> **RECORDS FOR PROCESSING**:
---
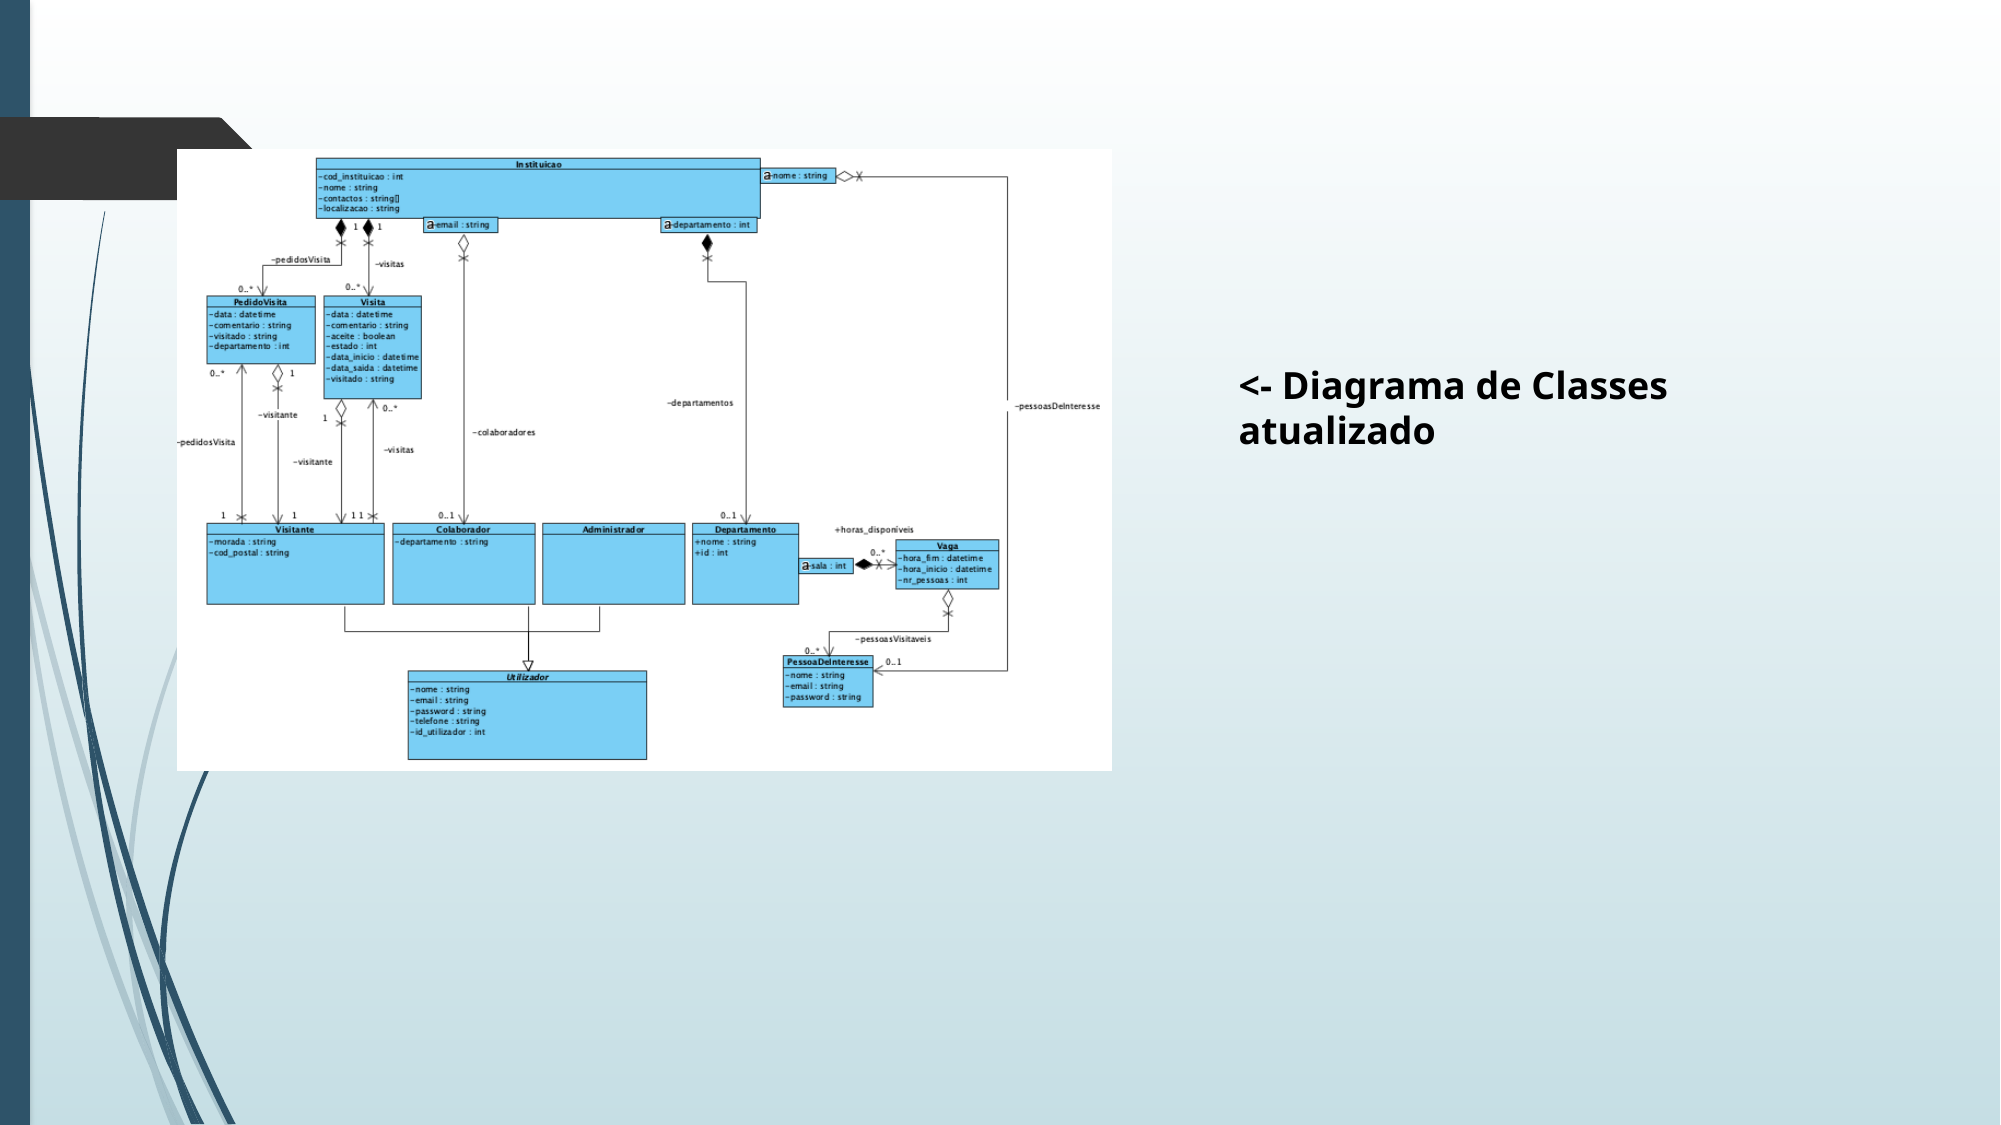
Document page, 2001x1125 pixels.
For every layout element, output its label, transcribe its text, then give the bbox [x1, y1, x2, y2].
---
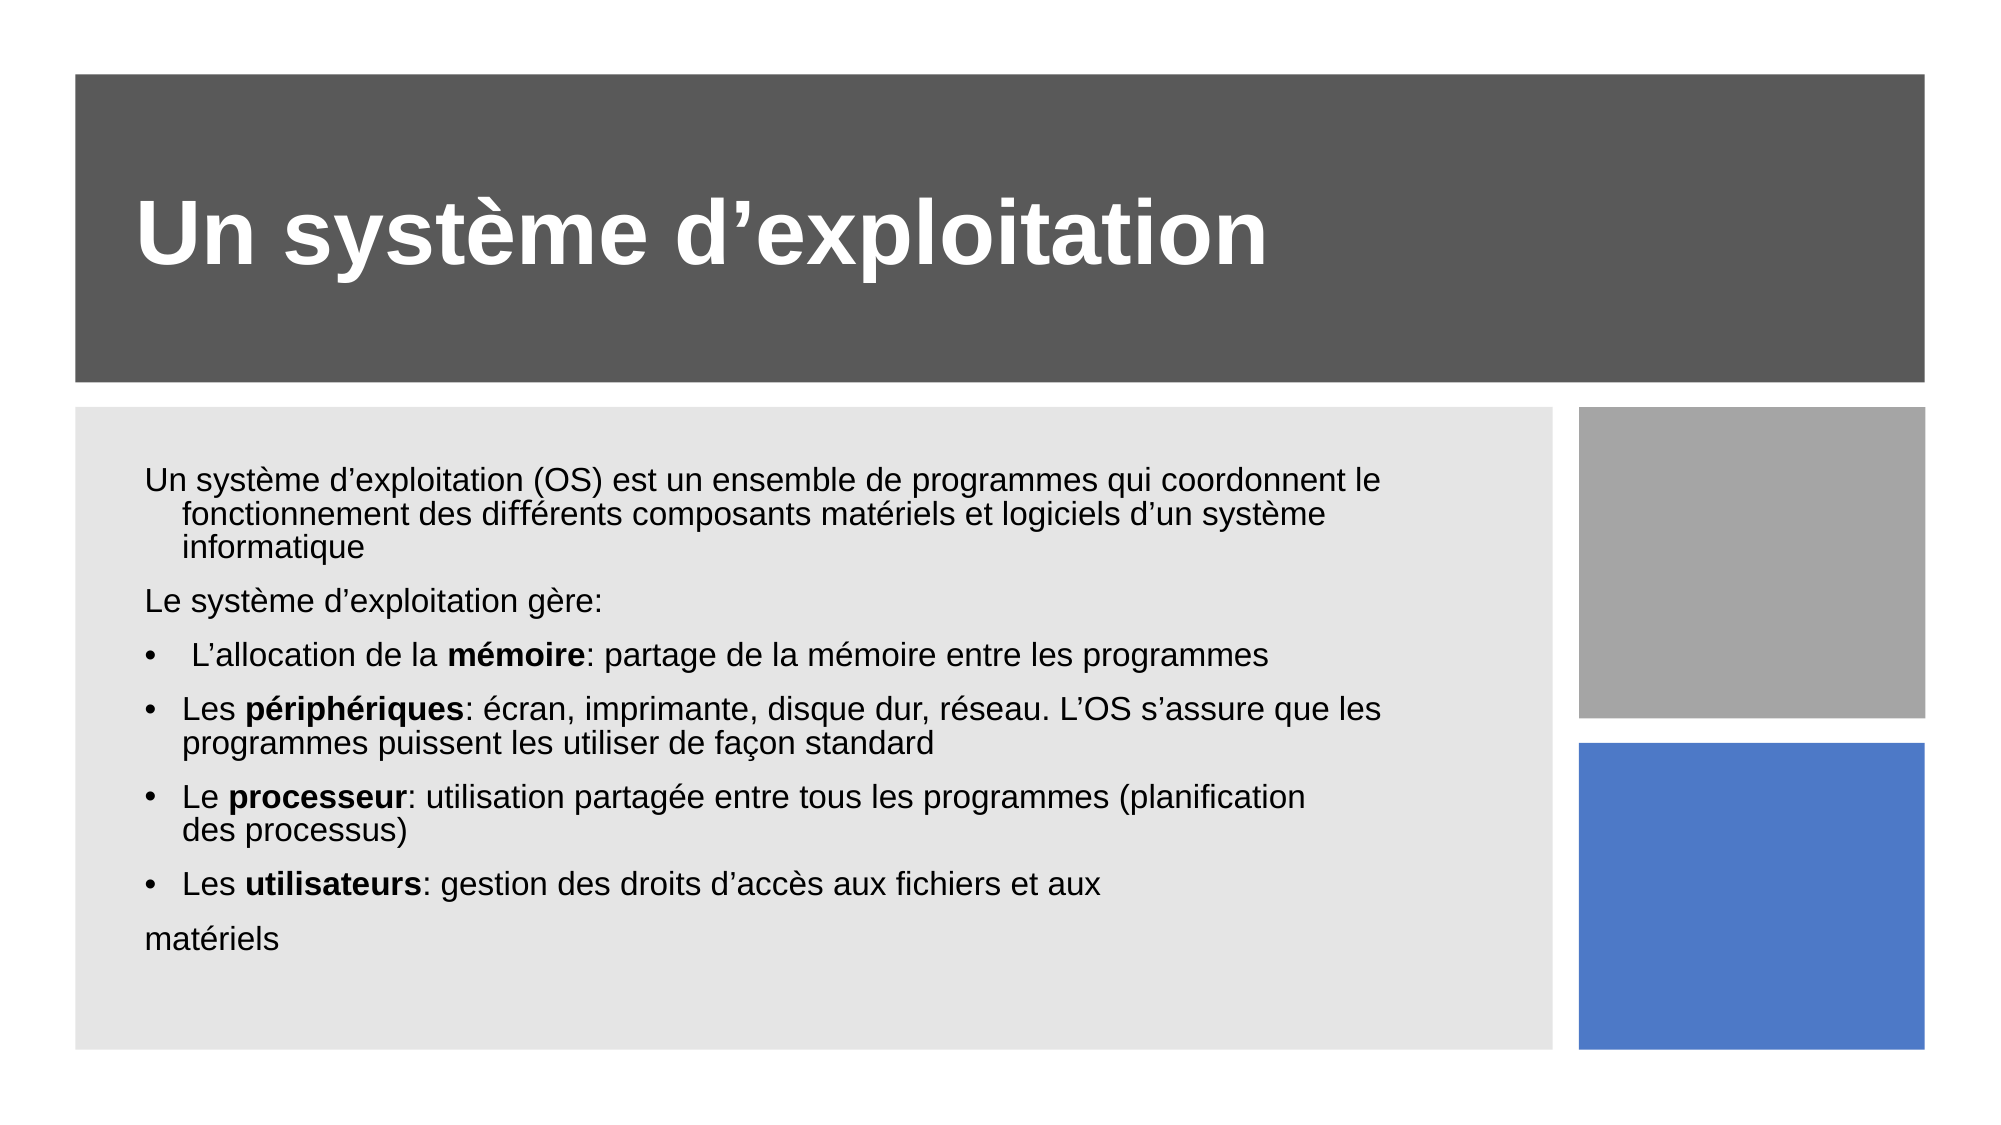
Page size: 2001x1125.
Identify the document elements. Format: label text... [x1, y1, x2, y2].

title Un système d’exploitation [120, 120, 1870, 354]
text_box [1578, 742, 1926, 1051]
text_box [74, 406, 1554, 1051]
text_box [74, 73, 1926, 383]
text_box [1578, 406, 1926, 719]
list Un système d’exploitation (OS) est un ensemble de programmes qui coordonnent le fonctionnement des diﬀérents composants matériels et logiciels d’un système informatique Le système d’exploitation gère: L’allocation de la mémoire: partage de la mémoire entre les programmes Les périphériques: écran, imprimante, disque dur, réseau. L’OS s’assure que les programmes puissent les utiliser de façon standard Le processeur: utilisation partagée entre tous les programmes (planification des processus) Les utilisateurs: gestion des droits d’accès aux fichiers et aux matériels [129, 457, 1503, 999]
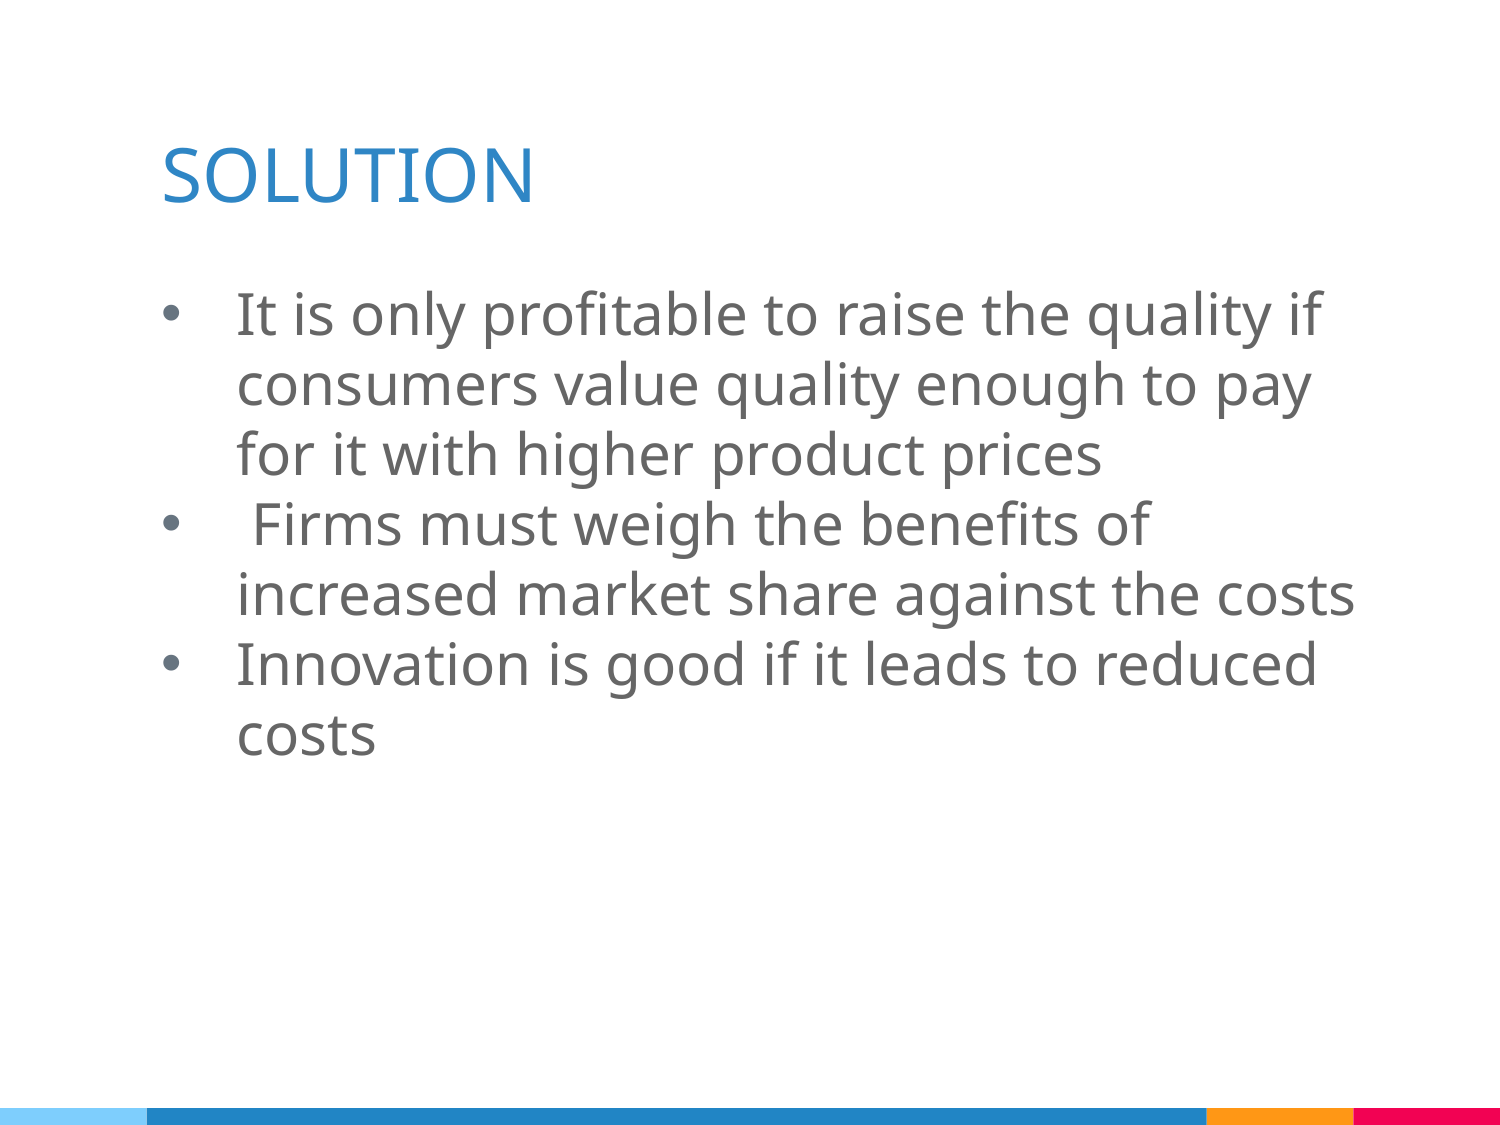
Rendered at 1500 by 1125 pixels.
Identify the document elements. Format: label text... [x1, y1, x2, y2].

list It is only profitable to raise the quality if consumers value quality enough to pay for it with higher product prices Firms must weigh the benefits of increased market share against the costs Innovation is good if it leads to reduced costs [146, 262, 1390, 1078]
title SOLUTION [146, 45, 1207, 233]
---
> **WHAT THE EXERCISE ASKS**: Where does the string "pixels" occur in the data above? Copy every line that holds it.

> **SOLUTION FOR THIS PROBLEM**:
Document page, 2001x1125 pixels.
Rendered at 1500 by 1125 pixels.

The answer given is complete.